The exile trend is several years before the war, but it has continued even after the war. I think the main reason is the lack of economic development, economic orientation that we have as a state. Normally, if you have import-export 1 to 10, then you realize that within the state the entire population will concentrate on the bigger places. Because the only way to do business or find a job is through trade. Businesses operating in trade go to countries where the biggest market is. For me it is very important that as Kosovo changed this approach because out of all small municipalities the population goes and focuses on the capital, or in the 2-3 largest cities”, he said.
An opportunity to improve the economic situation, according to him, is to facilitate doing business from central governance and investment in the agriculture sector.

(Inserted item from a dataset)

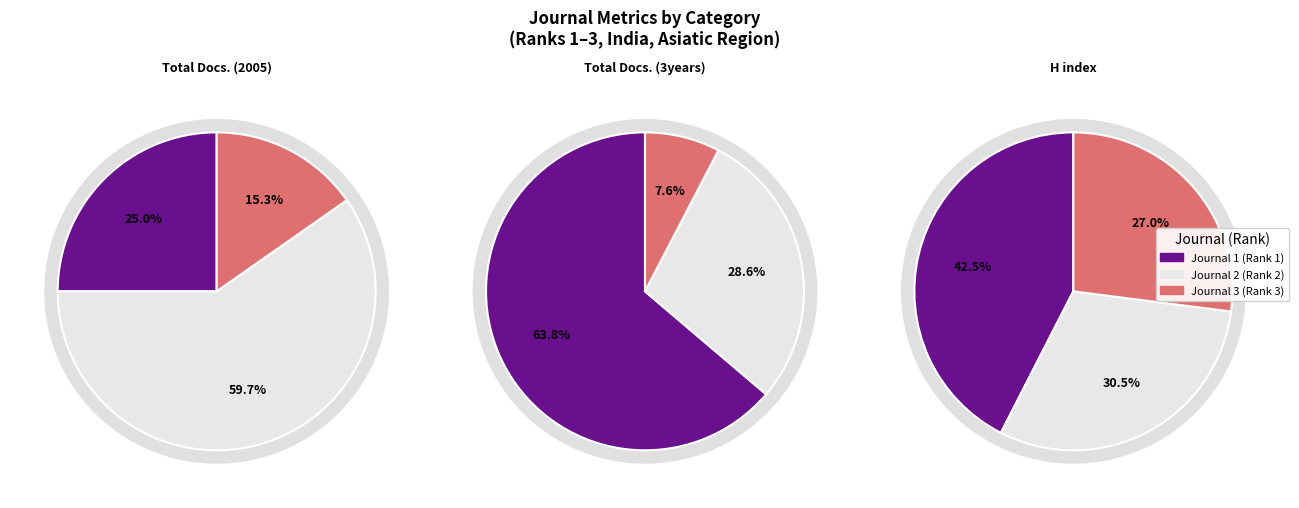

Count the number of slices in the pie.

3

The industry worked in the past. Unfortunately with privatisation, some have returned to restaurants, some don't work at all. But agriculture has also been highly developed. Now I think it's one of the areas that I think you need to reach out to, help me, support me, and or put it into that. But one issue must be clear, that it is not just a matter of the local level of agriculture. There are issues from tax policies from the state, how it helps to secure the market, how it makes it more suitable to sell local products on the Kosovo market than those coming from abroad. We as a municipality are looking at the possibility since this autumn, we have been municipalities that produce renewable energy twice as much as the municipalities consume. There is also increased interest in these hala capacities. We are looking at the possibilities of how to create a botanical garden and other things, which in Kosovo would look more interesting and are not anywhere else”, he told Kosovas.
He also said he intends that 50 percent of the time be spent to attract funds from both the central level and from different organisations, because if budget management is enough in large municipalities, in small municipalities like Kamenica that is not enough, but it is also important to attract funds.
Until he showed how the mayor didn't take advantage of the representation or the car belonging to the mayor 24 hours, because they're trying to save as much as possible.
And we also need to address these problems where a third of schools are number below 25 students, because I don't think students normally develop during the teaching process. The next issue that we have as urgent is the issue of irrigation and sewering, and all major centers have to fix this issue because there are stages of implementation of either sewage plants and whether we're a smaller municipality, we don't have access to the same system with Gjilan and other municipalities because we're at a higher altitude, and in the context of that are the two issues, the water supply and the channel that we really need - the government's support and the <11x> Cartrum said.
Kastrati voiced confidence that the central government should review the issue of general granite -- education and health -- and not experiment with sacrifice of generations because of poor quality of inadequate services and education, especially in small municipalities like Kamenica and have lower budgets.